** Exercise passage follows **
Official 390 E.C. Thread

It sure does look heavier than that.
If this gets the back of your boat out of the water the way I think it should I may have to get one.
Thanks!
 
I ordered my door roller parts from Pierret at AAA Screen pierret@aaascreen.com (1) B-605 (2-pk) @ $15.50 / pk, (1) 3052 (2 pk) @ $6.69 / pk, (2) D-1758 @ $ 9.60 ea. They should be here next week. The top roller parts will have an extra part on it that will have to be removed to make it fit. ~Ken
 
View attachment 30006Well, I finally got it made!! If all goes well, I will have it installed this w/e and I will send pics. I was initially inspired by Pietro's tab, but I made it to Doug's specs from 390x ... thanx Doug ... I will let you know how it works out. I had it anodized as well. Is that big enough? Can everybody see it OK? :grin:

Nice work! Care to share what that nice piece set you back?
 
I took advantage of my tab today. Against a very stiff current (flooded Mississippi River), 3150 rpms, 18.5 mph. WOT 4300 RPM's, 26.5 MPH. Again, this against probably an 8mph current. Very satisfied. Boat rode nice and flat with the help of the factory tabs.
 
Hey Doc, am I only seeing two bolt holes there? Are you sure that's enough? I have 4.
 
Those (2) 3/4" bolt holes are for the anode. I didnt pre-drill the actual mounting holes because I had no idea as to the proper placement of them. I bought the (4) s.s. bolts yesterday and will be securing the tab this morning. Good eye though Doug. :smt101

~Ken
 
Hi All!
** End of Exercise passage **
** Material provided follows **
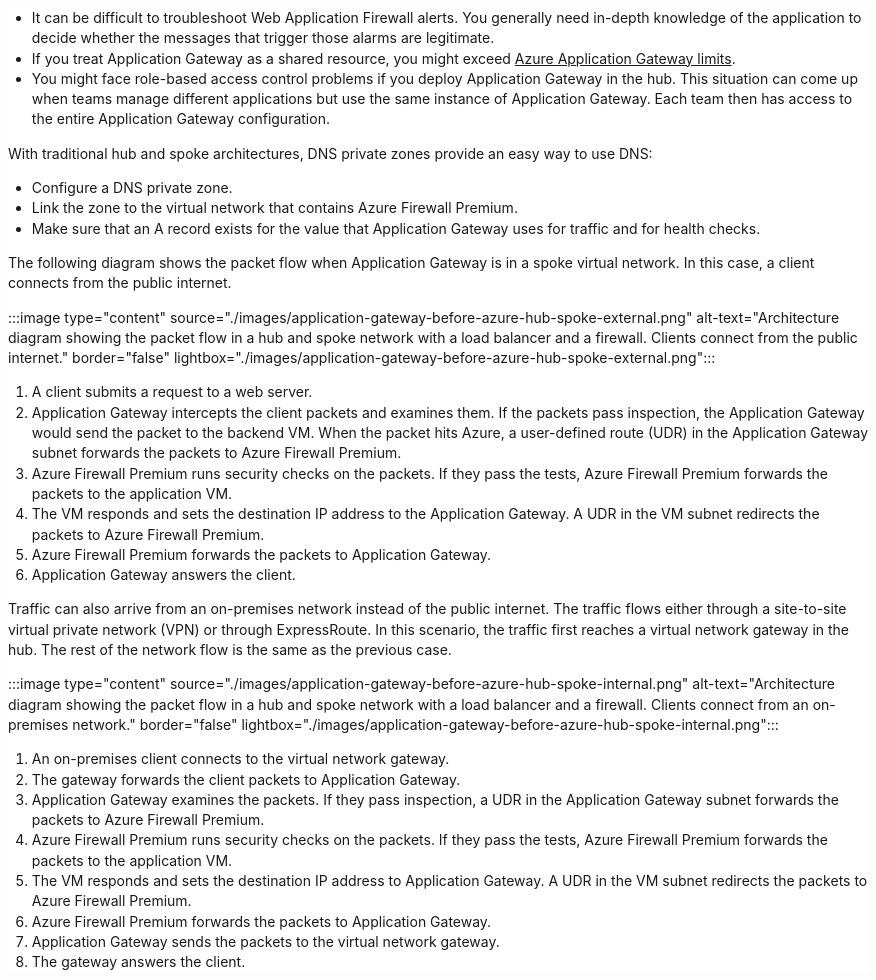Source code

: - It can be difficult to troubleshoot Web Application Firewall alerts. You generally need in-depth knowledge of the application to decide whether the messages that trigger those alarms are legitimate.
- If you treat Application Gateway as a shared resource, you might exceed [Azure Application Gateway limits][Application Gateway limits].
- You might face role-based access control problems if you deploy Application Gateway in the hub. This situation can come up when teams manage different applications but use the same instance of Application Gateway. Each team then has access to the entire Application Gateway configuration.

With traditional hub and spoke architectures, DNS private zones provide an easy way to use DNS:

- Configure a DNS private zone.
- Link the zone to the virtual network that contains Azure Firewall Premium.
- Make sure that an A record exists for the value that Application Gateway uses for traffic and for health checks.

The following diagram shows the packet flow when Application Gateway is in a spoke virtual network. In this case, a client connects from the public internet.

:::image type="content" source="./images/application-gateway-before-azure-hub-spoke-external.png" alt-text="Architecture diagram showing the packet flow in a hub and spoke network with a load balancer and a firewall. Clients connect from the public internet." border="false" lightbox="./images/application-gateway-before-azure-hub-spoke-external.png":::

1. A client submits a request to a web server.
1. Application Gateway intercepts the client packets and examines them. If the packets pass inspection, the Application Gateway would send the packet to the backend VM. When the packet hits Azure, a user-defined route (UDR) in the Application Gateway subnet forwards the packets to Azure Firewall Premium.
1. Azure Firewall Premium runs security checks on the packets. If they pass the tests, Azure Firewall Premium forwards the packets to the application VM.
1. The VM responds and sets the destination IP address to the Application Gateway. A UDR in the VM subnet redirects the packets to Azure Firewall Premium.
1. Azure Firewall Premium forwards the packets to Application Gateway.
1. Application Gateway answers the client.

Traffic can also arrive from an on-premises network instead of the public internet. The traffic flows either through a site-to-site virtual private network (VPN) or through ExpressRoute. In this scenario, the traffic first reaches a virtual network gateway in the hub. The rest of the network flow is the same as the previous case.

:::image type="content" source="./images/application-gateway-before-azure-hub-spoke-internal.png" alt-text="Architecture diagram showing the packet flow in a hub and spoke network with a load balancer and a firewall. Clients connect from an on-premises network." border="false" lightbox="./images/application-gateway-before-azure-hub-spoke-internal.png":::

1. An on-premises client connects to the virtual network gateway.
1. The gateway forwards the client packets to Application Gateway.
1. Application Gateway examines the packets. If they pass inspection, a UDR in the Application Gateway subnet forwards the packets to Azure Firewall Premium.
1. Azure Firewall Premium runs security checks on the packets. If they pass the tests, Azure Firewall Premium forwards the packets to the application VM.
1. The VM responds and sets the destination IP address to Application Gateway. A UDR in the VM subnet redirects the packets to Azure Firewall Premium.
1. Azure Firewall Premium forwards the packets to Application Gateway.
1. Application Gateway sends the packets to the virtual network gateway.
1. The gateway answers the client.


[Application Gateway limits]: /azure/azure-resource-manager/management/azure-subscription-service-limits#application-gateway-limits
[Azure Firewall DNS settings]: /azure/firewall/dns-settings
[Azure Firewall limits]: /azure/azure-resource-manager/management/azure-subscription-service-limits#azure-firewall-limits
[Azure Firewall Premium certificates]: /azure/firewall/premium-certificates
[Firewall and Application Gateway for virtual networks]: ./firewall-application-gateway.yml
[How an application gateway works]: /azure/application-gateway/how-application-gateway-works
[Hub-spoke network topology in Azure]: ../../networking/architecture/hub-spoke.yml
[Hub-spoke network topology with Azure Virtual WAN]: ../../networking/architecture/hub-spoke-virtual-wan-architecture.yml
[IDPS]: /azure/firewall/premium-features#idps
[IDPS-rules]: /azure/firewall/premium-features#idps-signature-rules
[IDPS-private-ranges]: /azure/firewall/premium-features#idps-private-ip-ranges
[Implement a secure hybrid network]: ../../reference-architectures/dmz/secure-vnet-dmz.yml?tabs=portal
[Secure networks with Zero Trust]: /security/zero-trust/networks
[TLS inspection]: /azure/firewall/premium-features#tls-inspection
[Virtual network traffic routing]: /azure/virtual-network/virtual-networks-udr-overview
[Web Application Firewall CRS rule groups and rules]: /azure/web-application-firewall/ag/application-gateway-crs-rulegroups-rules
[What is Azure Route Server (Preview)?]: /azure/route-server/overview
[What is Azure Virtual WAN?]: /azure/virtual-wan/virtual-wan-about
[What is Azure Web Application Firewall on Azure Application Gateway?]: /azure/web-application-firewall/ag/ag-overview
[Zero trust definition]: https://www.microsoft.com/security/business/zero-trust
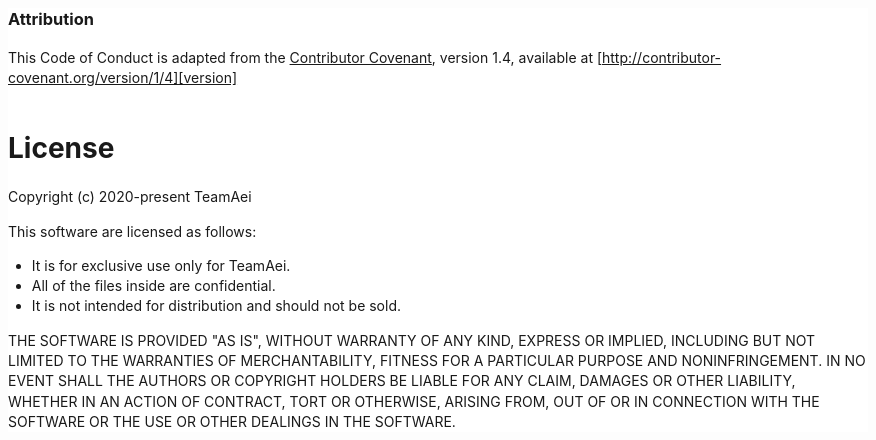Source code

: ### Attribution

This Code of Conduct is adapted from the [Contributor Covenant][homepage], version 1.4,
available at [http://contributor-covenant.org/version/1/4][version]

[homepage]: http://contributor-covenant.org
[version]: http://contributor-covenant.org/version/1/4/

# License

Copyright (c) 2020-present TeamAei

This software are licensed as follows:

- It is for exclusive use only for TeamAei.
- All of the files inside are confidential.
- It is not intended for distribution and should not be sold.

THE SOFTWARE IS PROVIDED "AS IS", WITHOUT WARRANTY OF ANY KIND, EXPRESS OR
IMPLIED, INCLUDING BUT NOT LIMITED TO THE WARRANTIES OF MERCHANTABILITY,
FITNESS FOR A PARTICULAR PURPOSE AND NONINFRINGEMENT. IN NO EVENT SHALL THE
AUTHORS OR COPYRIGHT HOLDERS BE LIABLE FOR ANY CLAIM, DAMAGES OR OTHER
LIABILITY, WHETHER IN AN ACTION OF CONTRACT, TORT OR OTHERWISE, ARISING FROM,
OUT OF OR IN CONNECTION WITH THE SOFTWARE OR THE USE OR OTHER DEALINGS IN THE
SOFTWARE.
** End of Material provided **
## Questions to answer
1 - Copy the part of the forum thread starting at "View attachment 30006Well, I" and ending at "enough? I have 4.", word for word.
2 - In the rows, rewrite the lines starting at the one containing "1. An on-premises" and ending at the one containing "1. The gateway answers the client." as a JSON list of strings, one per line, with blank lines dropped.
The rows are unrelated to the forum thread.

## Your written answers
1 -
View attachment 30006Well, I finally got it made!! If all goes well, I will have it installed this w/e and I will send pics. I was initially inspired by Pietro's tab, but I made it to Doug's specs from 390x ... thanx Doug ... I will let you know how it works out. I had it anodized as well. Is that big enough? Can everybody see it OK? :grin:

Nice work! Care to share what that nice piece set you back?
 
I took advantage of my tab today. Against a very stiff current (flooded Mississippi River), 3150 rpms, 18.5 mph. WOT 4300 RPM's, 26.5 MPH. Again, this against probably an 8mph current. Very satisfied. Boat rode nice and flat with the help of the factory tabs.
 
Hey Doc, am I only seeing two bolt holes there? Are you sure that's enough? I have 4.

2 -
[
  "1. An on-premises client connects to the virtual network gateway.",
  "1. The gateway forwards the client packets to Application Gateway.",
  "1. Application Gateway examines the packets. If they pass inspection, a UDR in the Application Gateway subnet forwards the packets to Azure Firewall Premium.",
  "1. Azure Firewall Premium runs security checks on the packets. If they pass the tests, Azure Firewall Premium forwards the packets to the application VM.",
  "1. The VM responds and sets the destination IP address to Application Gateway. A UDR in the VM subnet redirects the packets to Azure Firewall Premium.",
  "1. Azure Firewall Premium forwards the packets to Application Gateway.",
  "1. Application Gateway sends the packets to the virtual network gateway.",
  "1. The gateway answers the client."
]